Speech pathologist : SLPs specialize in communication and swallowing disorders. They can help people maintain their swallowing and eating ability after radiation therapy and chemotherapy for head and neck cancers. An SLP may also help people with cognitive problems improve their memory and organization skills.

Lymphedema therapist. Lymphedema therapists evaluate and treat lymphedema. They focus on reducing swelling and controlling pain. They often use techniques such as compression garments, specialized massages, bandaging methods, and exercises.

Cognitive psychologist. Cognitive psychologists, also called neuropsychologists, are experts in understanding how behavior relates to brain function. They often help manage “chemobrain,” a word used to describe the cognitive problems that people with cancer often face during and after cancer treatment.

Vocational counselor. Vocational counselors support people in returning to work during or after cancer treatment. They can help a person learn how to do daily job-related tasks more easily.

Dietitian: A dietitian, or nutritionist, is a food and nutrition professional. Oncology dietitians help people understand nutrition guidelines for specific types of cancer and supportive nutrition during treatment. They also help people adopt healthy eating patterns to reduce the risk of cancer recurrence.

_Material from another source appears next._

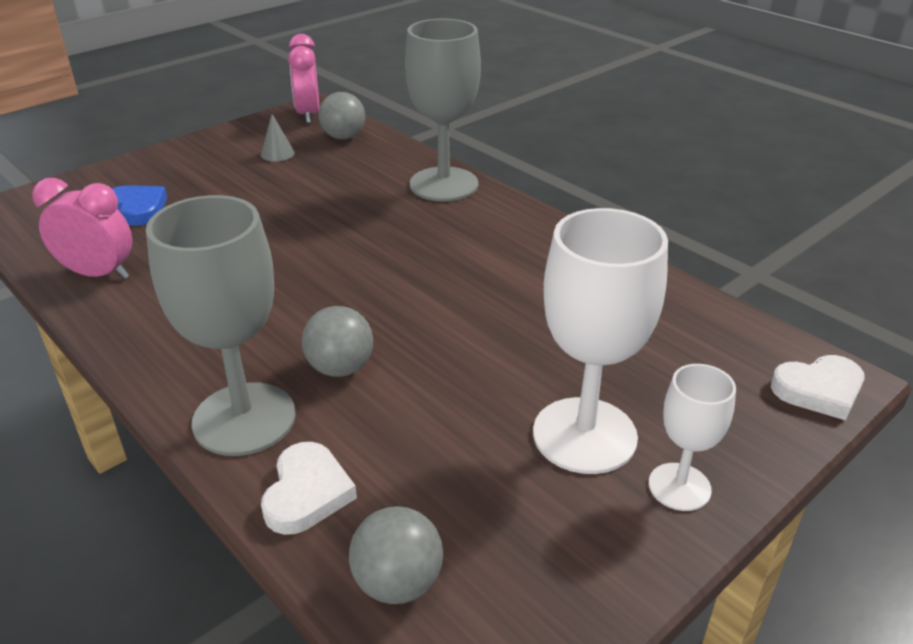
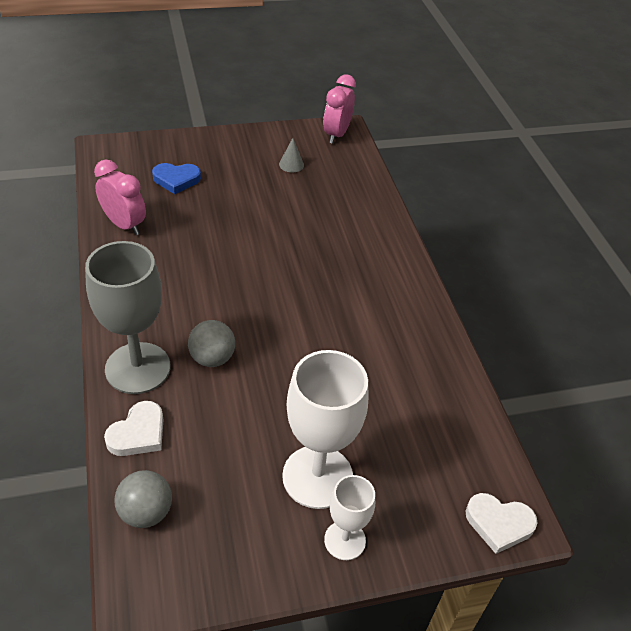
camera: 25 degrees right, 10 degrees up
blue heart [112,185,167,226] -> blue heart turned 105 degrees clockwise [152,163,201,194]
grey ball [318,92,365,139] -> none
grey goblet [405,19,481,201] -> none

Exercise physiologist. Exercise physiologists analyze a person’s fitness to help them improve function. Using stress tests and other tools, they evaluate cardiovascular function and metabolism. They can also design fitness plans that meet the needs of people during and after cancer treatment. Learn more about exercise and cancer.

When to get cancer rehabilitation

You can play a proactive role in your medical care. Talk with your health care team about cancer rehabilitation any time you notice a change in symptoms that makes you less active

 Ask yourself:

Am I having more trouble getting around?

Am I having pain, weakness, or other symptoms?

Am I having trouble thinking clearly?

It is important to address the changes you notice as early as possible so they do not worsen. For example, a little bit of joint stiffness that keeps you from reaching overhead may result in you using your arm less. As a result, the arm may become weaker and stiffer over time. Or a little bit of swelling can actually be an early sign of edema that should be treated before it worsens.

You can also ask your health care team about seeing a cancer rehabilitation professional before you start cancer treatment. The rehabilitation professional can assess your strength, mobility, and activities before problems start. You can then be monitored throughout treatment and beyond to catch issues before they become serious. This approach can increase your quality of life. And it can reduce symptoms and problems that can impact your work and home life.